Brenda Cristina Rodrigues tinha 17 anos — Foto: Cedida pela família
A Polícia Civil do Paraná está investigando a morte de Brenda Cristina
Rodrigues, que morreu de pneumonia bacteriana após ir três vezes a uma Unidade
de Pronto Atendimento (UPA) e ser diagnosticada com ansiedade.
O caso aconteceu em União da Vitória, no sul do Paraná. A jovem de 17 anos procurou atendimento médico na unidade de saúde pública nos dias 16, 17 e na madrugada de 18 de janeiro, relatando falta de ar e dor no peito.
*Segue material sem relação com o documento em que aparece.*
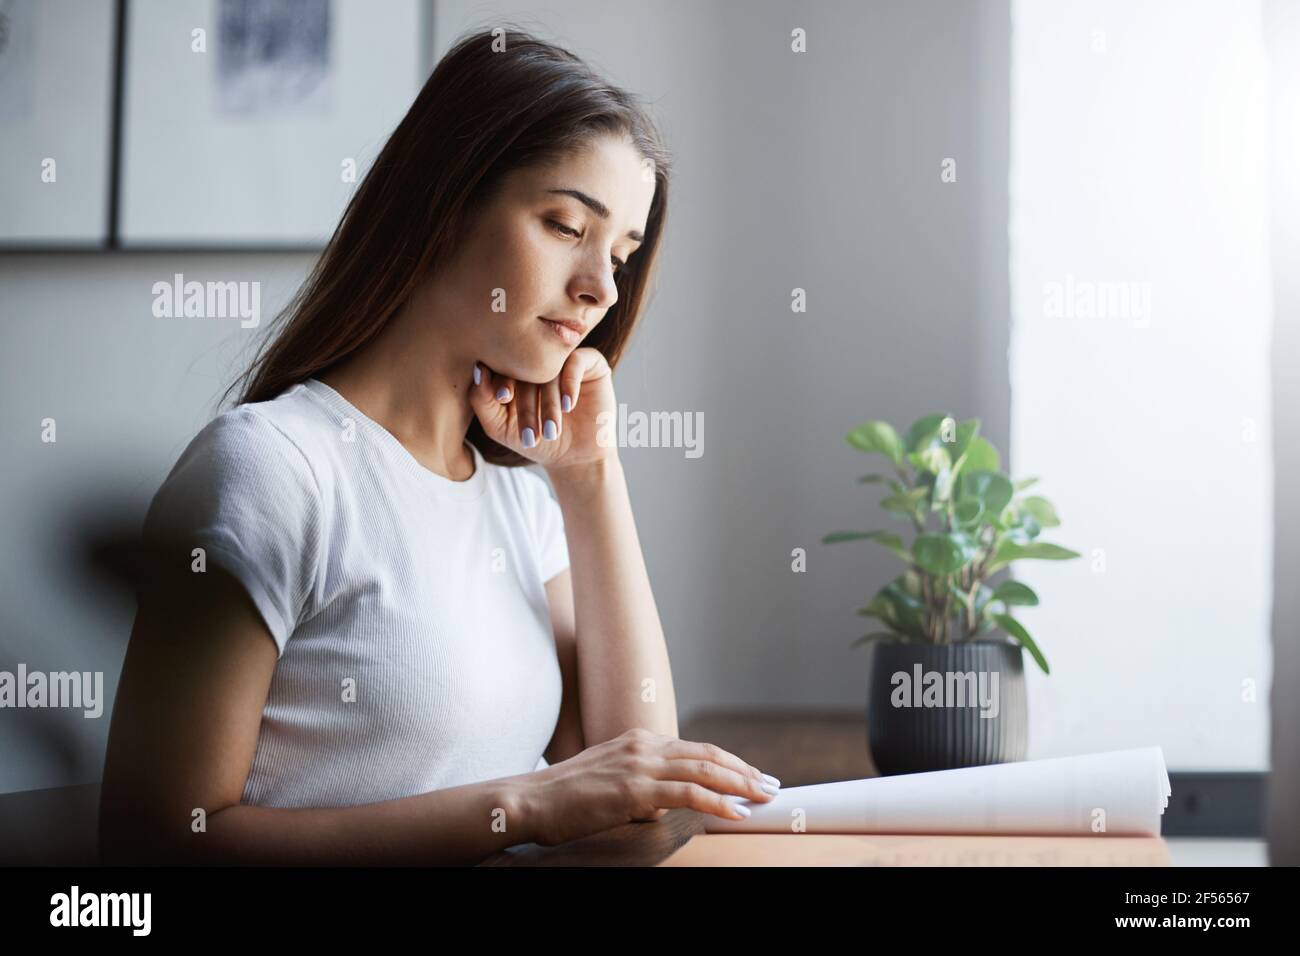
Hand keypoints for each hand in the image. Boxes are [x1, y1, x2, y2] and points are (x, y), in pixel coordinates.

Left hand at [469, 347, 617, 471]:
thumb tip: (478, 368)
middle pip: (527, 370)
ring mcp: (564, 360)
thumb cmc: (535, 441)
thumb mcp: (499, 427)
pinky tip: (568, 406)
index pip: (503, 364)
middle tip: (530, 432)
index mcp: (515, 369)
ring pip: (552, 370)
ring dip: (549, 404)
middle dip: (527, 404)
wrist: (575, 457)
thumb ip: (481, 400)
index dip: (500, 379)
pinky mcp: (590, 363)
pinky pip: (576, 361)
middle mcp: (539, 361)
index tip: (502, 398)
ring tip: (551, 431)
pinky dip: (569, 384)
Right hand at [520, 728, 780, 846]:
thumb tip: (662, 805)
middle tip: (770, 786)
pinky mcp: (634, 789)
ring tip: (763, 797)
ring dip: (740, 784)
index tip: (751, 776)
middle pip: (707, 754)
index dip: (728, 761)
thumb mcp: (609, 781)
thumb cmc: (564, 798)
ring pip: (704, 769)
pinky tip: (735, 812)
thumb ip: (639, 786)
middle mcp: (643, 746)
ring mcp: (639, 765)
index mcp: (638, 740)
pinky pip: (687, 793)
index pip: (695, 749)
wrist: (530, 801)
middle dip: (743, 770)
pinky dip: (717, 801)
Após ela ser liberada, a família decidiu levá-la a um hospital particular na
manhã do dia 18. No local, ela foi submetida a exames e, com o diagnóstico da
pneumonia e piora no estado de saúde, internada em uma Unidade de Terapia
Intensiva (UTI). A adolescente morreu um dia depois, em 19 de janeiro. Saiba
mais abaixo.
Segundo a Polícia Civil, o inquérito foi aberto para apurar se, durante o
atendimento na UPA, houve negligência médica, omissão de socorro ou homicídio
culposo (sem a intenção de matar). Os nomes dos profissionais investigados não
foram revelados.
A investigação foi iniciada após a família de Brenda registrar um Boletim de
Ocorrência (B.O.).
> “Ela não faleceu por uma fatalidade inevitável, foi uma consequência de uma
> sequência de erros que culminaram na sua morte”, avalia Mateus Daldin, um dos
> advogados que representa a família.
Em entrevista à RPC, afiliada da TV Globo no Paraná, o delegado Douglas Possebon
disse que a equipe de investigação vai ouvir todas as pessoas que atenderam
Brenda na UPA – desde a triagem, até as médicas que a liberaram. A polícia
também solicitou um exame de necropsia no corpo da adolescente e está avaliando
todos os prontuários médicos dela.
A prefeitura de União da Vitória, responsável pela UPA, informou que vai abrir
um processo administrativo e que também aguarda a investigação policial.
A Unidade de Pronto Atendimento de União da Vitória é administrada por uma empresa terceirizada, o Instituto Humaniza, que informou que afastou as médicas
que atenderam a jovem e vem colaborando com a polícia.